This one is quite different from my usual blog posts, as it wasn't written specifically for the blog, but as a to-be-marked assignment, to-be-sent-for-publication anywhere. So. it's more of an article the likes of which you might find in a journal. Still, what good is it doing sitting hidden and looking lame in an almost empty folder in my laptop? Read on and tell me what you think! :)
Tihana has always been an exceptional individual. Ever since she was a tiny kid, she’s turned out to be how everyone didn’t want her to be, or at least, whatever she did wasn’t really desirable. You see, she actually lived up to her name, ‘the quiet one’. She’s an introvert and unfortunately, it’s always been something she’s been admonished for. Though wrong, it happens, all the time, everywhere. Parents prefer a child who’ll be actively engaging with other kids, staging performances easily, being the gregarious one in their peer groups instead of the one who avoids social circles for solitude. Maybe this isn’t how it had always been, as we’re on the verge of a huge change in perception, thanks to numerous and sudden developments.
As author Susan Cain points out in her book, ‘Quiet: The power of Introverts in a World that can’t stop talking’, “In the last century, society began reshaping itself as an extrovert’s paradise”. The last few decades, especially, have created an ‘extrovert’s ideal’ as opinions are changing, businesses are expanding and ‘outspoken’ leaders are needed. In any social setting, be it a school, a playground, an office, extroverts are seen preferably over those who’re the silent ones. The teacher wants someone with a loud enough voice to be the play’s lead character, bosses want brisk and quick people who’d perform a task without thinking twice, who’d make effective presentations in national meetings, who’d always have a quickie fix and a ready answer for everything. What’s there to lose, right?

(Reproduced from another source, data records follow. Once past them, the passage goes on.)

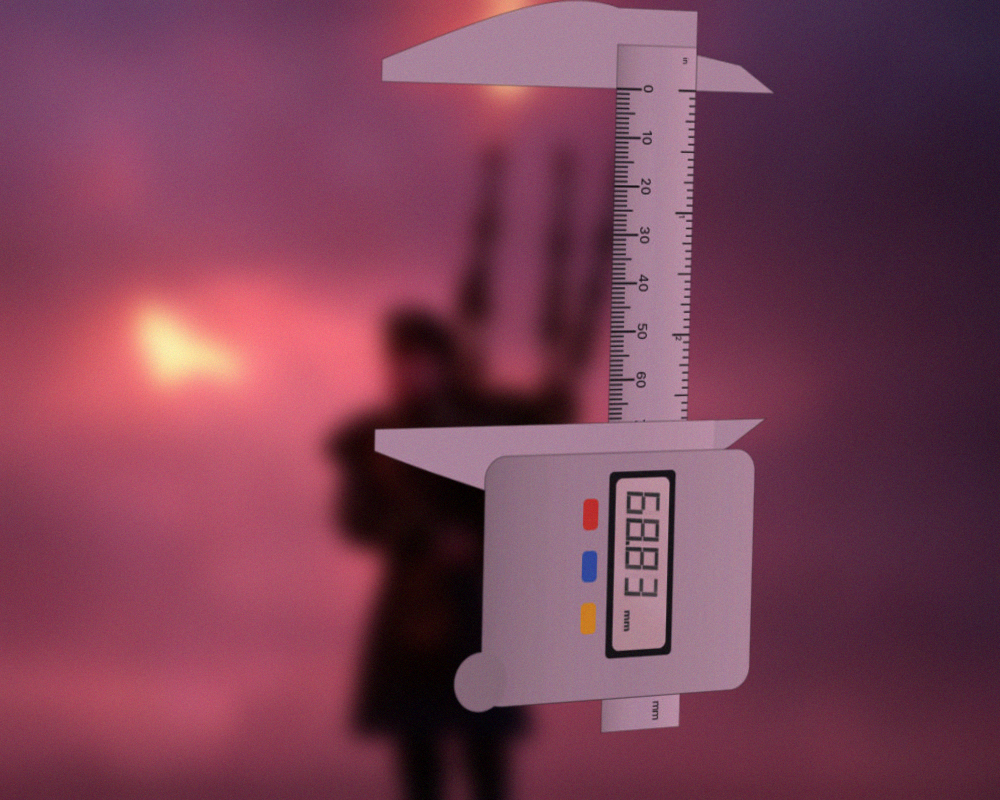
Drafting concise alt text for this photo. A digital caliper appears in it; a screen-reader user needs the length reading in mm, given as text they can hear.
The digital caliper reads 68.83 mm
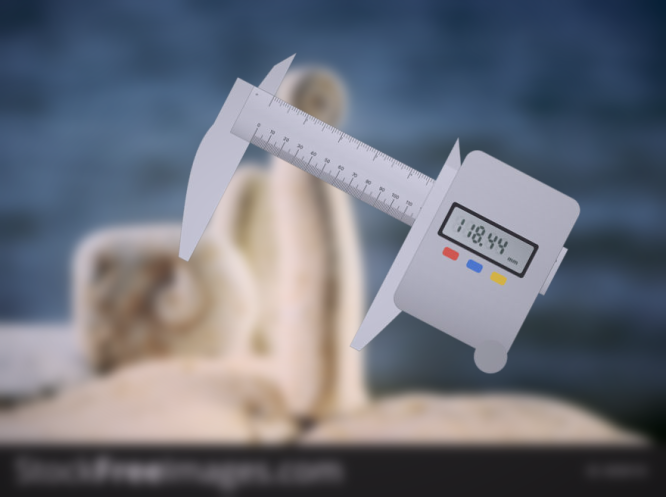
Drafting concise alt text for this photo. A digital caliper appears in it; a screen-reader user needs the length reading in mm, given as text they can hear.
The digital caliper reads 118.44 mm
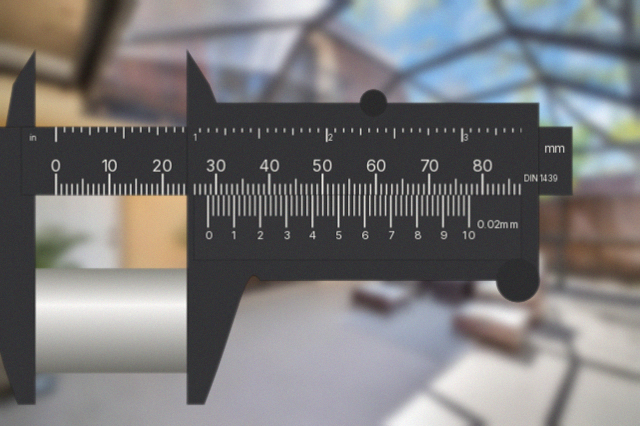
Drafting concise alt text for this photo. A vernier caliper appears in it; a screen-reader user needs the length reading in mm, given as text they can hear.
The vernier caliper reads 28.5 mm
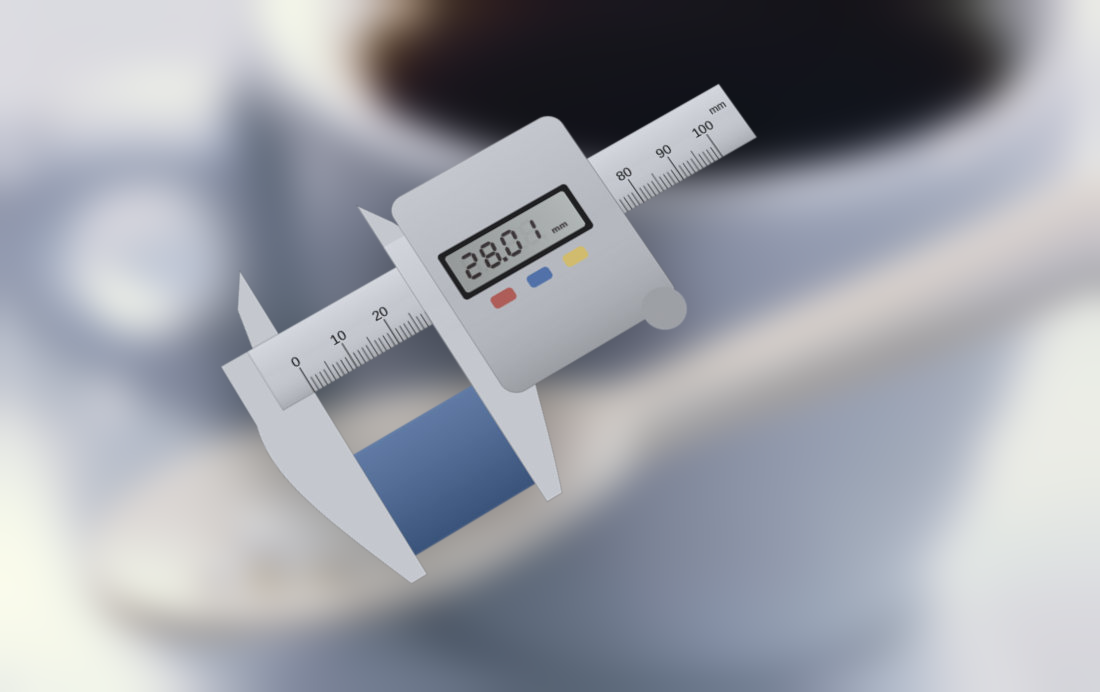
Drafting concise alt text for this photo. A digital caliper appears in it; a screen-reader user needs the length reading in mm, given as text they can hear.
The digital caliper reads 28.01 mm
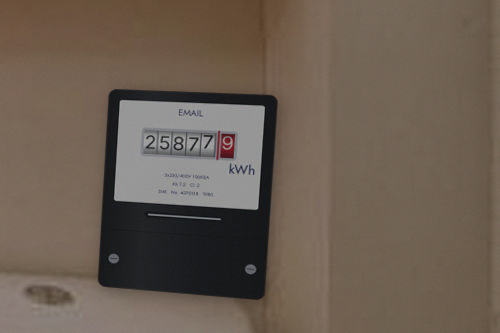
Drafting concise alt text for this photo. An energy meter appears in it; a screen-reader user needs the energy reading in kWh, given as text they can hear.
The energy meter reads 25877.9 kWh
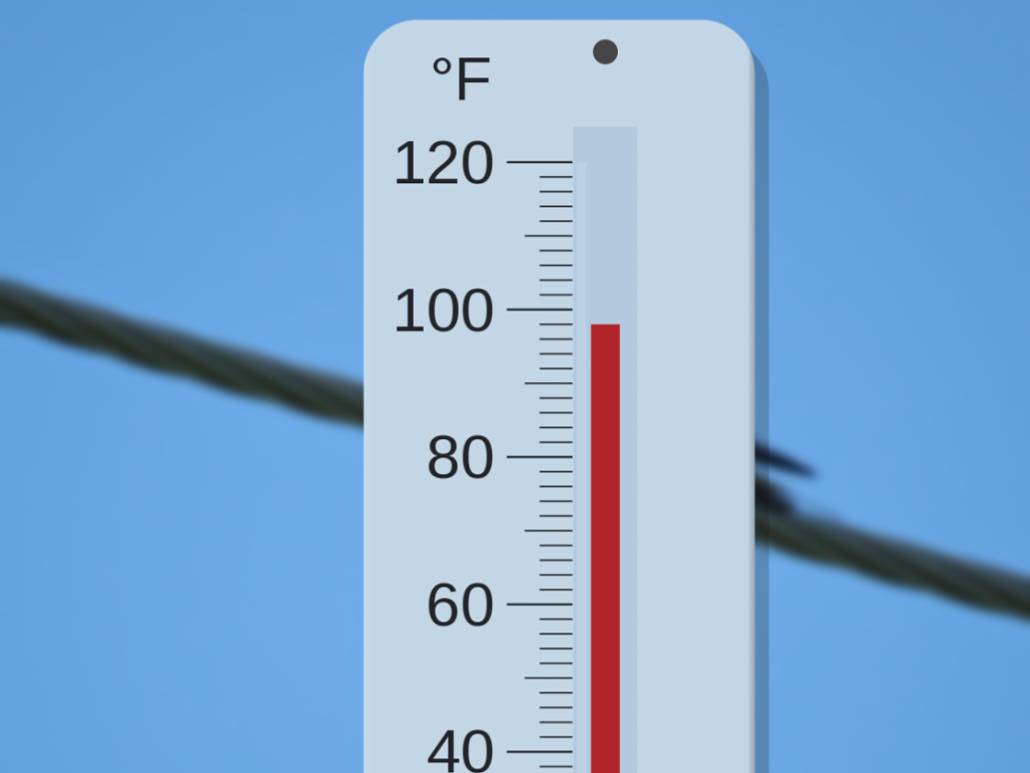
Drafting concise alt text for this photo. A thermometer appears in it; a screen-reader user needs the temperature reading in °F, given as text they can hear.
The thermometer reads 98 °F
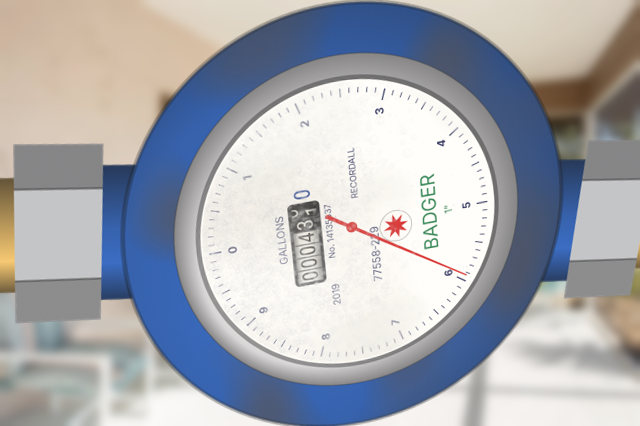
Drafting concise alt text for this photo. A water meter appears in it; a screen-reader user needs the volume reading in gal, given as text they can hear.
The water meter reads 4305.9 gal
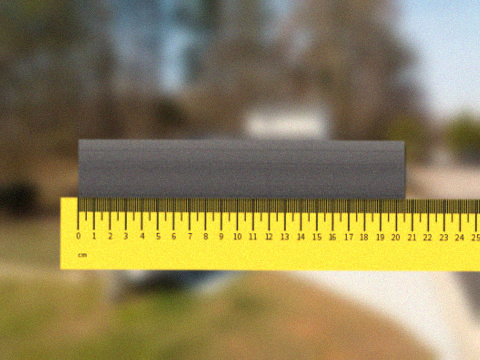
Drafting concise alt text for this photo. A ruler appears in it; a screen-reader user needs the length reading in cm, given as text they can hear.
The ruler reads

Well, let’s see what most of us fail to notice. One, that introversion is as much of a trait as extroversion. These two terms originating from Carl Jung’s theory of personality, aren’t really opposite to each other, but different traits altogether (as said by Jennifer O. Grimes, in her 2010 thesis, Introversion and Autism: A conceptual Exploration of the Placement of Introversion on the Autism Spectrum). As introversion falls more on the ‘soft’ scale, it goes mostly unnoticed, becomes just an echo among the loud shouts of the extroverts. With no one to hear them, the extreme introverts draw more into themselves, with a feeling of being left-out. There, thanks to lack of patience, graciousness to accept people as they are, choosing an outspoken person just to get the task done, a person loses his confidence. Not bad enough?

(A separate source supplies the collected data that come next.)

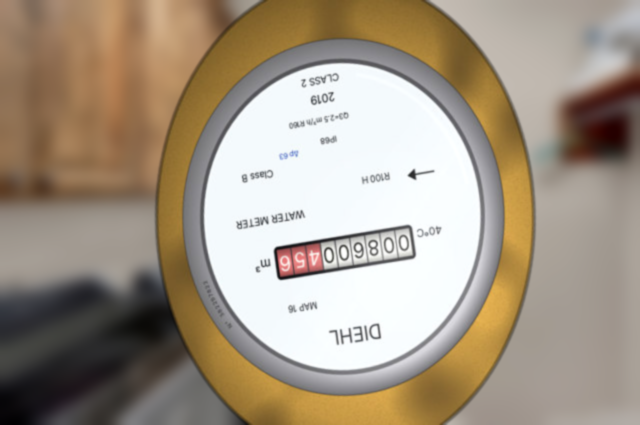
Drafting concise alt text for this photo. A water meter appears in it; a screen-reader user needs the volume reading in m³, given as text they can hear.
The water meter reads 8600.456 m³
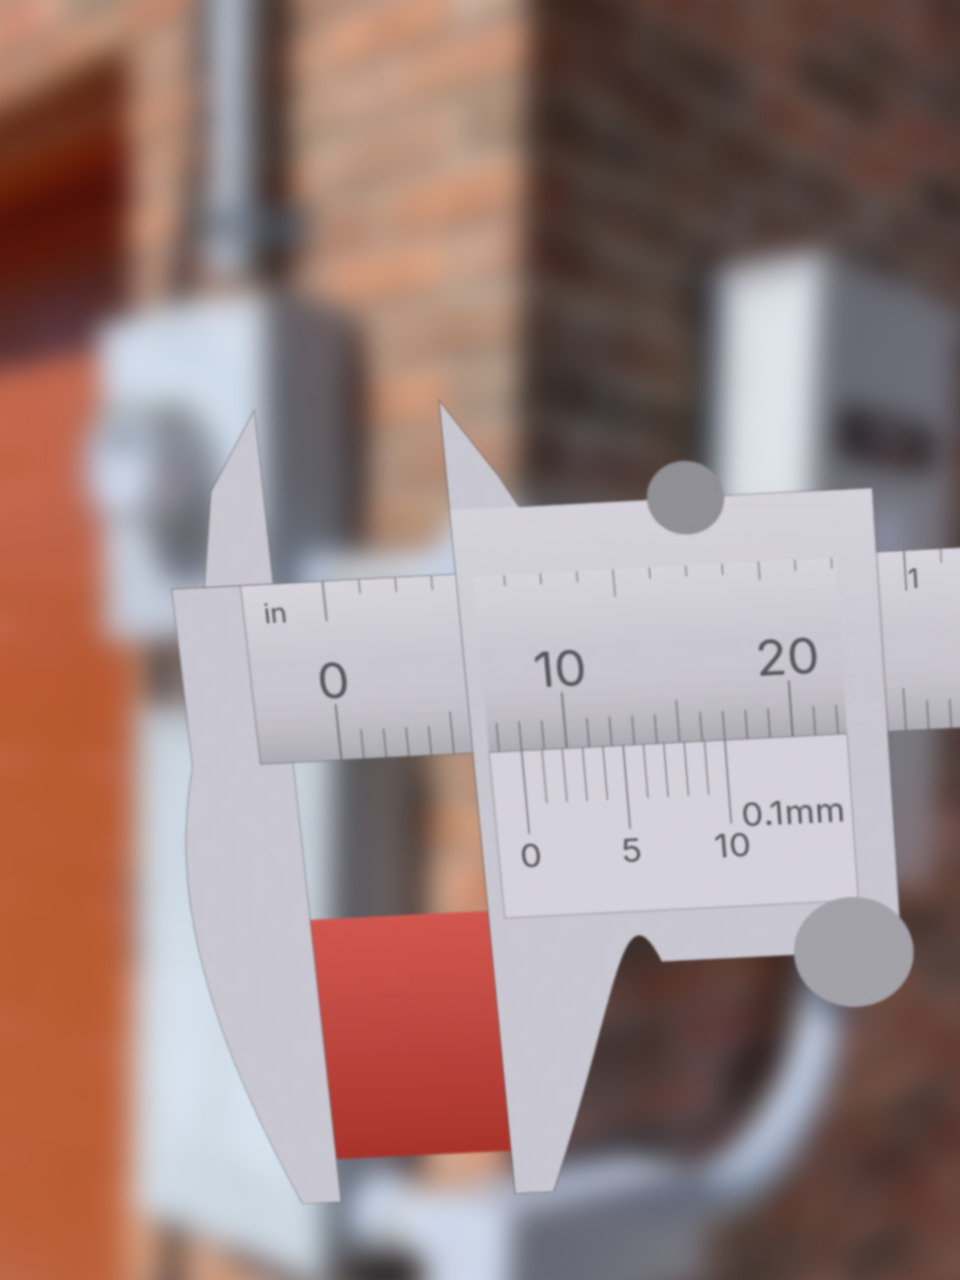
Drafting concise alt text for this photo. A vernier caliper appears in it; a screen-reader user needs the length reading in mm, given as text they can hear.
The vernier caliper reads 8.0 mm
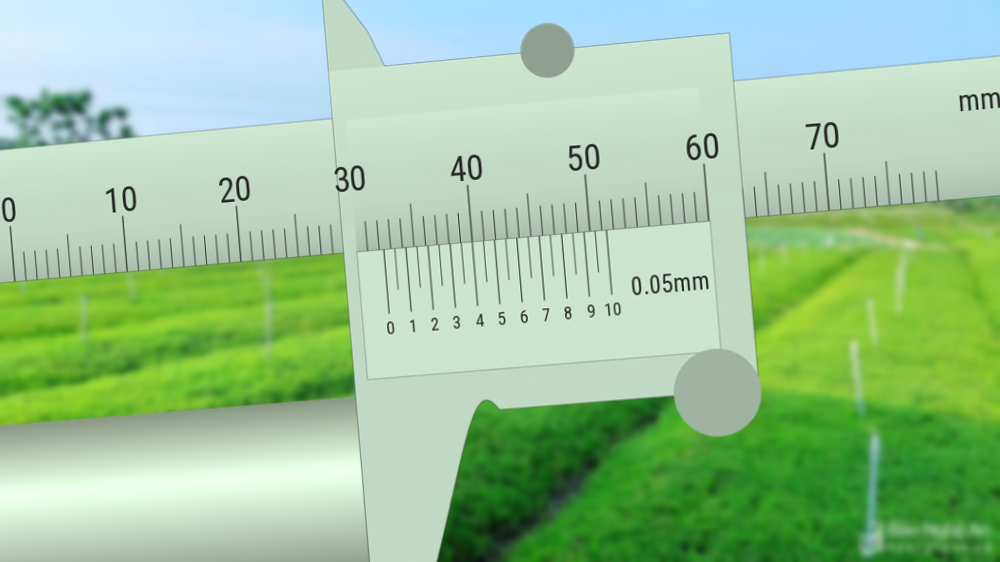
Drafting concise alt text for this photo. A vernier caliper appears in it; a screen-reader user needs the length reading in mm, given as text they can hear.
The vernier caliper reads 32.4 mm
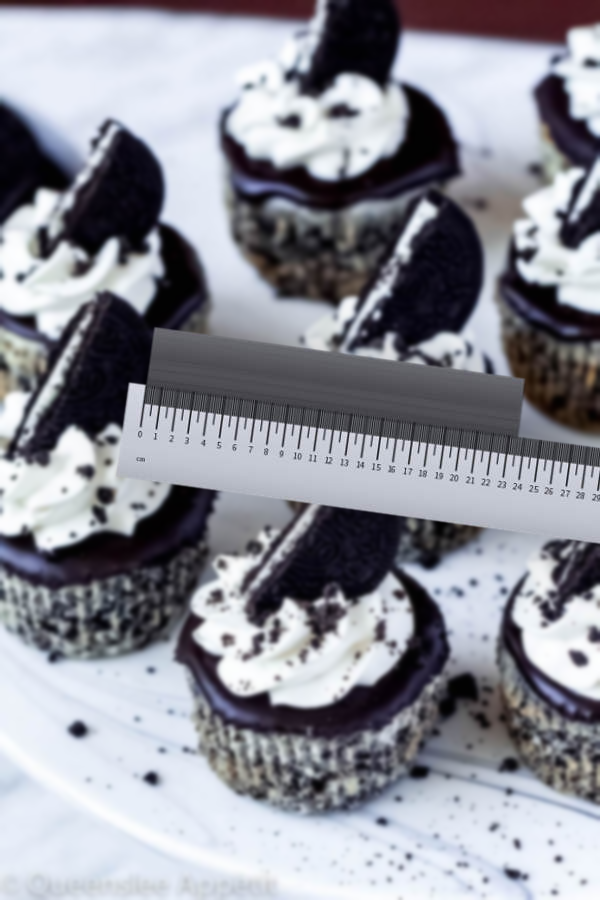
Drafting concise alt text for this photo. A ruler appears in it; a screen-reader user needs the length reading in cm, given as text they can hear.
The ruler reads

|Am I obsessed with leapfrogging fish? :||
Two, with all this extrovert preference, introverted kids are constantly pestered to ‘open up’. They’re put into extra-curricular classes after school in the hope that they’d start speaking more often. All of this makes the child think there’s something wrong with him, that he isn’t good enough, that his cousin who’s always winning in debates is far better than him, that his hobbies- drawing and painting, reading and writing, wouldn’t be appreciated enough. As he grows older, he realizes ‘talking up to the boss’ is what is needed to get what he wishes for, that he needs to get ‘better’ if he wants to succeed. After all, that’s how it is always seen. Susan Cain says, “A widely held, but rarely articulated, belief in our society is that the ideal self is bold, alpha, gregarious. Introversion is viewed somewhere between disappointment and pathology.”
What isn’t really spoken out loud is how introverts are actually a source of so much power. It may not be visible on the surface, but that’s the point. You have to peer carefully and notice the small fragments that make up the whole, you have to see the details to see what introverts are actually capable of doing. In a general sense, they’re great artists, writers and thinkers. In a business environment, it’s actually important to not lose focus of introverts as they tend to be better decision makers as well. They think in depth about any situation and wouldn’t make decisions in a hurry, so you can be assured that it’ll have less risk.
As for leadership, Susan Cain says that introverts are better at leading proactive employees because ‘they listen to and let them run with their ideas’ and that for a good work environment, there should a balance between introverts and extroverts.
The world has millions of introverts and it’d be a shame to not accept them as they are and continually asking them to be someone they’re not. We should be absolutely okay with the idea of our child, or spouse to not prefer going to parties, wanting some lone time for their creative pursuits and just live at peace as they want. If we’re trying to change them, it’s just unfounded and immoral prejudice. About time we pause, take a break and stay silent long enough to notice those who’re living like that, silently, at the edges.